L’académisme contemporain
Les critiques portées à l’art contemporain fleurissent. Sans doute ont-elles toujours existées, mais tout se passe comme si aujourd’hui elles avaient une nouvelle vigueur. Elles embrassent un champ vaste, allant du dénigrement par le sens commun pour l’activité artistique comme telle, à des approches plus argumentatives. Leur travers consiste souvent à tomber dans la réaction, et on a le sentiment en les lisant qu’il est fort difficile de critiquer certains excès de l’art contemporain sans tomber dans une vision naive et classique de l’art. Tout se passe comme si pour critiquer le conformisme de l’art contemporain il fallait faire machine arrière et remettre en cause la pertinence de Marcel Duchamp, Andy Warhol, Daniel Buren, et quelques autres, l’art conceptuel servant le plus souvent d’épouvantail.
S’il est d’une part absurde de critiquer en général l’art contemporain, puisqu’il s’agit d’entreprises singulières et parallèles dont l’homogénéité n’est pas prouvée a priori, il n’empêche qu’un certain sentiment de notre temps nous signale la coalescence entre certaines formes académiques en art et les pouvoirs en place. Il y aurait donc une bonne et une mauvaise critiques, laissant en suspend la question de savoir comment cette dernière pourrait éviter d’être réactionnaire.

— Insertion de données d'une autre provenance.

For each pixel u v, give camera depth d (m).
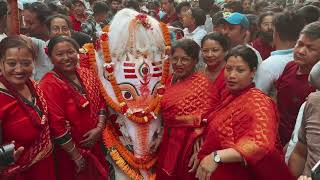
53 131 3.10
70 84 3.24
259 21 4.82
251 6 8.20
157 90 3.41
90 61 3.38
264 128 2.55
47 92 3.11
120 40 3.34
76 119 3.20
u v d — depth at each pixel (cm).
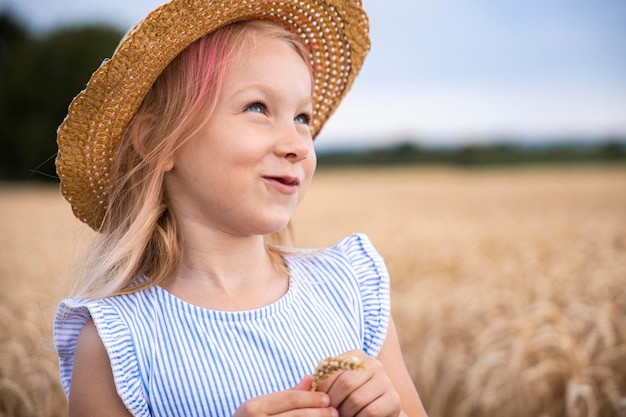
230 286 165
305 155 158
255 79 156
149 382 154
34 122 4203
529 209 1492
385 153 5175
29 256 731
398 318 502
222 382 154
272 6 174
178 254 165
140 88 162
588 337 427
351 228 1027
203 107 154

Deux éléments de méthode me semblent nécessaire : l’historicisation des pratiques. Si on peut être insatisfait de certains effets du readymade aujourd’hui, ce n’est pas pour autant que celui-ci n’était pas à une époque déterminée une forme artistique intéressante parce que venant troubler les attentes perceptives du public. Le danger d’une telle historicisation est le culte moderniste du nouveau consistant à créer une histoire de l’art chronologique avançant de décennie en décennie. L’art est aussi fait de reprises, de liens temporels inattendus, de questions qui ne sont jamais résolues et qui peuvent être rejouées. Mais cette achronologie de l’art est toute différente que la reprise passive de problématiques passées, permettant à certains artistes de se mettre dans l’ombre d’aînés déjà reconnus, plutôt que d’inventer une singularité inattendue. Il faut donc analyser au cas par cas le degré d’intensité des références en séparant ce qui relève de la reprise active et du “meme’ passif. Le “meme” donne un sentiment de déjà vu fade et confirme les structures en place. Il faut par ailleurs accepter que les formes dominantes d’art soient des reliques fétichisées d’intensités perdues.
Deuxièmement, la critique institutionnelle, qui est elle-même historiquement placée, et une attention aux structures de pouvoir, peut être un élément déterminant pour analyser les origines de l’académisme en art. La coalescence des écoles d’art, des subventionneurs, la production des dossiers de subventions et d’une logique de la justification et du commentaire, ont des effets extrêmement concrets sur la production matérielle des oeuvres. Cette coalescence permet de définir très précisément les formes opérationnelles de l’académisme contemporain. Mais il serait par ailleurs absurde de vouloir qu’une institution, quelle qu’elle soit, n’induise pas un certain conformisme. Il serait absurde de croire qu’un musée, qu’une université, qu’un ministère de la culture ne soient pas une structure de pouvoir, académique et normalisante. Sans doute le fantasme d’une institution en mouvement, sachant se contester, se déconstruire, produisant en elle les conditions d’une révolution, est-il le legs des utopies politiques du XXème siècle, et sans doute faut-il savoir se tenir à sa marge, tel un déplacement décentré à proximité du centre. L’enjeu de la critique est de comprendre la nécessité, non de juger celle-ci, c’est ce qui lui permet d’éviter le ressentiment.